Running paid-search campaigns in Google AdWords to promote Facebook posts can be a painless way to begin integrating search into social campaigns, but the key is assuring that the content remains relevant, answers a question, or fulfills a brand fan's need, according to one expert.
It allows marketers to "double dip," according to Megan Demarais, SEM account manager at aimClear -- using demographic information from social in search by tagging the site with social retargeting pixels, then remarketing it into search when a user shows intent. Marketers can also take intent-driven searches and market longer-term into social campaigns.
Should brand marketers or YouTube celebrities use paid-search campaigns to promote content in YouTube or Facebook? This question came about after asking aimClear whether advertisers were missing an opportunity by not using paid-search campaigns to advertise YouTube or Facebook content.
Promoting Facebook brand pages with Google AdWords seems like a good idea, but there are a few important details to consider, Demarais said. She tested and confirmed that Google AdWords still allows marketers to build paid-search campaigns, pointing at a company Facebook page. Facebook promotion through AdWords threads the needle between search and social, offers businesses opportunities, and "allows marketers to parlay search intent into social," she said.

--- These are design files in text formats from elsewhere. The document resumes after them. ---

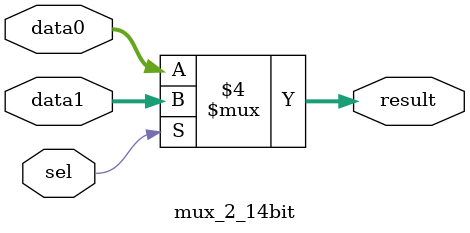
<source format=v>
/*
Anthony De Caria - November 04, 2014

This module creates a 14-bit two input Mux.
*/

module mux_2_14bit(data1, data0, sel, result);
	input [13:0] data0, data1;
	input sel;
	output reg [13:0] result;
	
	always@(sel)
	begin
		if (~sel)
		begin
			result <= data0;
		end
		else
		begin
			result <= data1;
		end
	end
endmodule


</source>
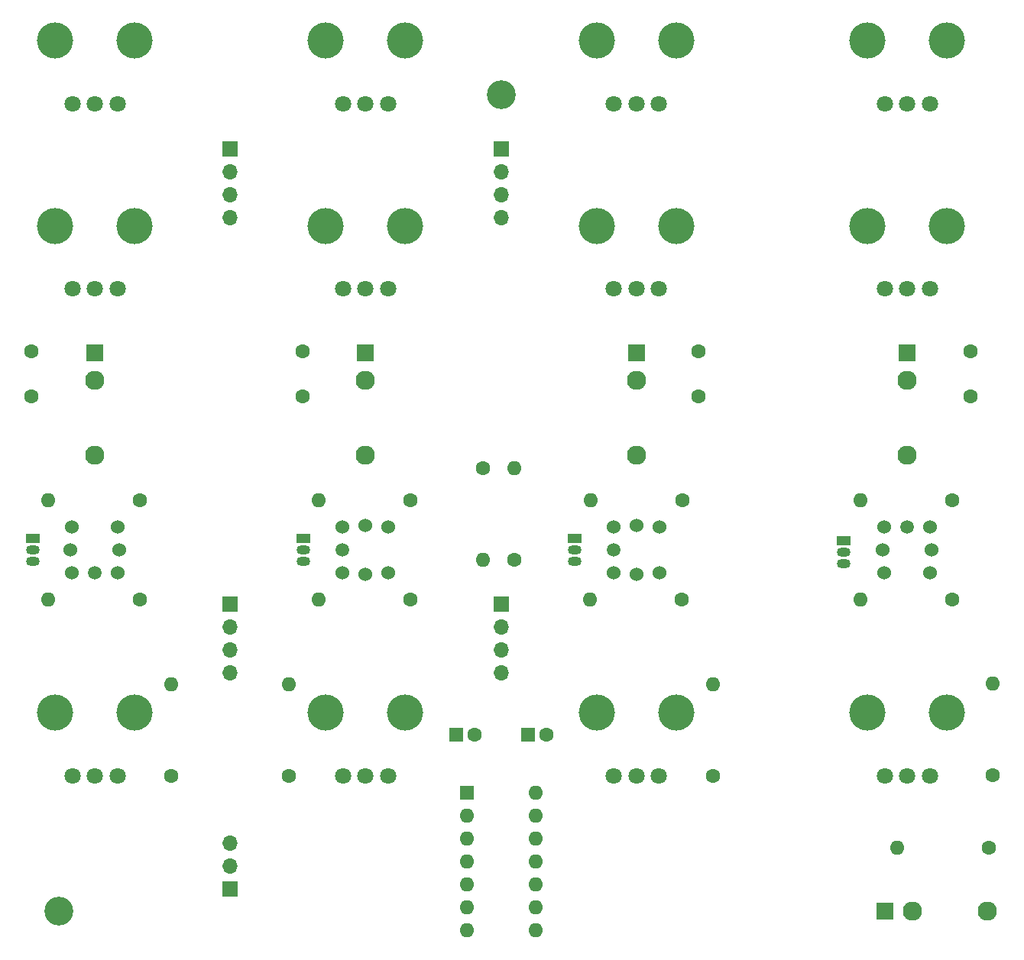
<source format=gts>
G04 #@! TF.GenerationSoftware,KiCad,Pcbnew,(6.0.1)*
G04 #@! TF.CreationDate,2022-09-12T08:19:43+02:00*
G04 #@! TF.ProjectId,Drumbox,4472756d-626f-4782-9e6b-696361645f70,rev?*
G04 #@! TF.SameCoordinates,Original*
G04 #@! TF.FileFunction,Soldermask,Top*
G04 #@! TF.FilePolarity,Negative*
%FSLAX46Y46*%
G04 Gerber Fmt 4.6, Leading zero omitted, Abs format (unit mm)*
G04 Created by KiCad (PCBNEW (6.0.1)) date 2022-09-12 08:19:43*
%MOMM*%
%LPD*%
G01*
G04 APERTURE LIST*
%ADD10C,4.000000*%
%ADD11C,1.800000*%
%ADD12C,1.500000*%
%ADD13C,1.524000*%
%ADD14C,1.600000*%
%ADD15O,1.600000X1.600000*%
%ADD16C,3.200000*%
%ADD17R,1.600000X1.600000*%
%ADD18R,1.830000X1.930000*%
%ADD19C,2.130000*%
%ADD20R,1.500000X1.050000*%
%ADD21O,1.500000X1.050000*%
%ADD22R,1.930000X1.830000*%
%ADD23R,1.700000X1.700000*%
%ADD24O,1.700000X1.700000*%
G04 APERTURE END LIST*
D10*
X84100000Y-38550000D03*
X92900000Y-38550000D03*
D11*
X91000000Y-45550000D03*
X88500000Y-45550000D03*
X86000000Y-45550000D03*
D12*
X145960000Y-95000000D03*
D13*
X145960000Y-97540000D03*
X145960000Y-92460000D03*
X151040000Y-97540000D03*
X151040000Y-92460000D03*
X148500000Y-97700000D03*
X148500000Y-92300000D03*
D14*
X110000000Y-120080000D03*
D15*
X110000000Y-109920000D03*
D14*
X187580000Y-128000000D03*
D15*
X177420000Y-128000000D03*
D10*
X92900000Y-59050000D03*
X84100000Y-59050000D03*
D11*
X91000000Y-66050000D03*
X88500000Y-66050000D03*
X86000000Y-66050000D03*
D16*
X84500000Y-135000000D03*
D14*
X93500000Y-89500000D03*
D15*
X83340000Y-89500000D03*
D14*
X123500000Y-100500000D03*
D15*
X113340000Y-100500000D03*
D14*
X153500000Y-100500000D03*
D15*
X143340000Y-100500000D03*
D17*
X136500000Y-115500000D03*
D14*
X138500000Y-115500000D03*
D18*
X176020000Y-135000000D03*
D19*
X187420000Y-135000000D03*
X179120000Y-135000000D03*
D10*
X144100000Y-113050000D03*
X152900000Y-113050000D03*
D11*
X151000000Y-120050000D03*
X148500000Y-120050000D03*
X146000000Y-120050000D03*
D20*
X141640000Y-93730000D03*
D21*
X141640000Y-95000000D03*
X141640000Y-96270000D03*
D10*
X144100000Y-38550000D03*
X152900000Y-38550000D03*
D11*
X151000000Y-45550000D03*
X148500000Y-45550000D03*
X146000000Y-45550000D03*
D20*
X81640000Y-93730000D03*
D21*
X81640000Y-95000000D03*
X81640000Y-96270000D03*
D10*
X152900000Y-59050000D03*
X144100000Y-59050000D03*
D11*
X151000000Y-66050000D03*
X148500000Y-66050000D03*
X146000000Y-66050000D03*
D10*
X122900000Y-38550000D03*
X114100000Y-38550000D03*
D11*
X121000000Y-45550000D03*
X118500000Y-45550000D03*
X116000000Y-45550000D03*
D22*
X118500000Y-73100000D03*
D19*
X118500000Y-84500000D03*
X118500000Y-76200000D03*
D17*
X129700000Y-121875000D03*
D15*
X129700000Y-124415000D03*
X129700000Y-126955000D03*
X129700000Y-129495000D03*
X129700000Y-132035000D03*
X129700000Y-134575000D03*
X129700000Y-137115000D03*
X137320000Y-137115000D03*
X137320000Y-134575000D03*
X137320000Y-132035000D03*
X137320000Y-129495000D03*
X137320000Y-126955000D03*
X137320000Y-124415000D03*
X137320000Y-121875000D03*
D14*
X123500000Y-89500000D03*
D15*
X113340000Y-89500000D03*
D17*
X128544887Y-115500000D03*
D14*
X130544887Y-115500000D03*
X81500000Y-73000000D03*
X81500000Y-78000000D03*
D12*
X178500000Y-92460000D03*
D13*
X175960000Y-92460000D03*
X181040000Y-92460000D03*
X175960000Y-97540000D03*
X181040000Y-97540000D03*
X175800000Y-95000000D03*
X181200000Y-95000000D03*
D14*
X185500000Y-73000000D03*
X185500000Y-78000000D03*
X111500000Y-73000000D03*
X111500000Y-78000000D03*
D12*
X115960000Y-95000000D03*
D13*
X115960000Y-97540000D03*
X115960000Y-92460000D03*
X121040000Y-97540000D03*
X121040000Y-92460000D03*
X118500000Y-97700000D03*
X118500000Y-92300000D03*
D10*
X182900000Y-59050000D03*
X174100000Y-59050000D03*
D11*
X181000000Y-66050000D03*
X178500000Y-66050000D03*
X176000000Y-66050000D03*
D14*
X93500000Y-100500000D03*
D15*
X83340000Y-100500000D03*
D14*
X188000000Y-120000000D03*
D15*
X188000000Y-109840000D03*
D22*
X148500000Y-73100000D03*
D19*
X148500000Y-84500000D03*
X148500000Y-76200000D03*
D10*
X122900000Y-113050000D03*
X114100000Y-113050000D03*
D11*
X121000000Y-120050000D03*
X118500000Y-120050000D03*
X116000000Y-120050000D03*
D22*
X178500000Y-73100000D03*
D19*
X178500000Y-84500000D03*
X178500000Y-76200000D03*
D14*
X135000000Y-96080000D03*
D15*
X135000000Y-85920000D03*
D12*
X88500000Y-97540000D03*
D13*
X91040000Y-97540000D03*
X85960000Y-97540000D03*
X91040000Y-92460000D03*
X85960000Y-92460000D03*
X91200000Y-95000000D03*
X85800000Y-95000000D03*
D20*
X111640000Y-93730000D03*
D21*
X111640000Y-95000000D03*
X111640000Y-96270000D03*
D14*
X131500000Y-85920000D03*
D15*
X131500000Y-96080000D03*
D10*
X122900000Y-59050000D03*
X114100000Y-59050000D03*
D11*
X121000000Y-66050000D03*
X118500000Y-66050000D03*
X116000000Y-66050000D03*
D14*
X183500000Y-100500000D03*
D15*
X173340000Y-100500000D03*
D14*
X155420000Y-73000000D03*
X155420000Y-78000000D03*
X183500000Y-89500000D03*
D15*
X173340000Y-89500000D03*
D14*
X157000000Y-120080000D03*
D15*
X157000000Y-109920000D03*
D20*
X171500000Y-94000000D03*
D21*
X171500000Y-95270000D03*
X171500000Y-96540000D03*
D10*
X182900000Y-38550000D03*
X174100000Y-38550000D03*
D11*
X181000000Y-45550000D03*
X178500000Y-45550000D03*
X176000000Y-45550000D03*
D10*
X92900000Y-113050000D03*
X84100000Y-113050000D03*
D11*
X91000000Y-120050000D03*
X88500000Y-120050000D03*
X86000000Y-120050000D03*
D10*
X174100000Y-113050000D03*
X182900000Y-113050000D03*
D11*
X181000000Y-120050000D03*
X178500000Y-120050000D03*
X176000000Y-120050000D03*
D16*
X133500000Y-44500000D03*
D14*
X153580000Y-89500000D03*
D15*
X143420000Y-89500000D03*
D22*
X88500000Y-73100000D03*
D19*
X88500000Y-84500000D03*
X88500000Y-76200000D03*
D14*
X97000000Y-120080000D03*
D15*
X97000000Y-109920000D03*
D23*
X133500000Y-101000000D03*
D24*
X133500000Y-103540000D03*
X133500000Y-106080000D03*
X133500000Y-108620000D03*
D23*
X103500000Y-101000000D03*
D24*
X103500000Y-103540000D03*
X103500000Y-106080000D03*
X103500000Y-108620000D03*
D23*
X133500000Y-50500000D03*
D24*
X133500000Y-53040000D03*
X133500000Y-55580000D03*
X133500000Y-58120000D03*
D23*
X103500000Y-50500000D03*
D24*
X103500000Y-53040000D03*
X103500000Y-55580000D03*
X103500000Y-58120000D03*
D23*
X103500000Y-132580000D03*
D24*
X103500000Y-130040000D03*
X103500000Y-127500000D03*
M02*

</source>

Advertisers, however, may pay a premium, per Demarais. Sending traffic to a Facebook landing page serves visitors to a less relevant experience than a search-specific landing page, driving quality scores down and cost per click (CPC) up.
Non-Facebook users -- which do exist, she says -- are unable to view the content or page within Facebook's walled garden, and instead will be sent to a page encouraging them to create a Facebook account. This could deter some, which raises the CPC and drives down the quality score.
It's also a trademark violation to use Facebook in ad copy, but the URL is fine, and not all AdWords features are available for use conversion tracking, according to Demarais.
So advertisers can promote Facebook pages posts through AdWords, but whether or not it's a good idea depends on the company's or brand's business goals. Demarais suggests using AdWords ad extensions to drive traffic to different social accounts, assuming they are frequently updated or contain new content.
As for the quality score, does the Google quality score fall because the link lead the user into a walled garden -- Facebook?
Google's quality score depends on multiple factors, including click-through rate, relevance of each keyword to its corresponding search, and landing page quality and relevance, Demarais said.
"Google also could prevent multiple ads using the same top-level domain from appearing on the same search results page," she said. "This means if another
advertiser is driving traffic to Facebook and bidding on the same keywords as yours, only one ad might show, the ad with the highest 'ad rank.'"
Demarais said that in this example, the ad sends a user to a Facebook page or post, who originally went to Google to get an answer. So unless the post or page satisfies the query, it will ultimately be a less relevant user experience than sending someone to a search-oriented landing page.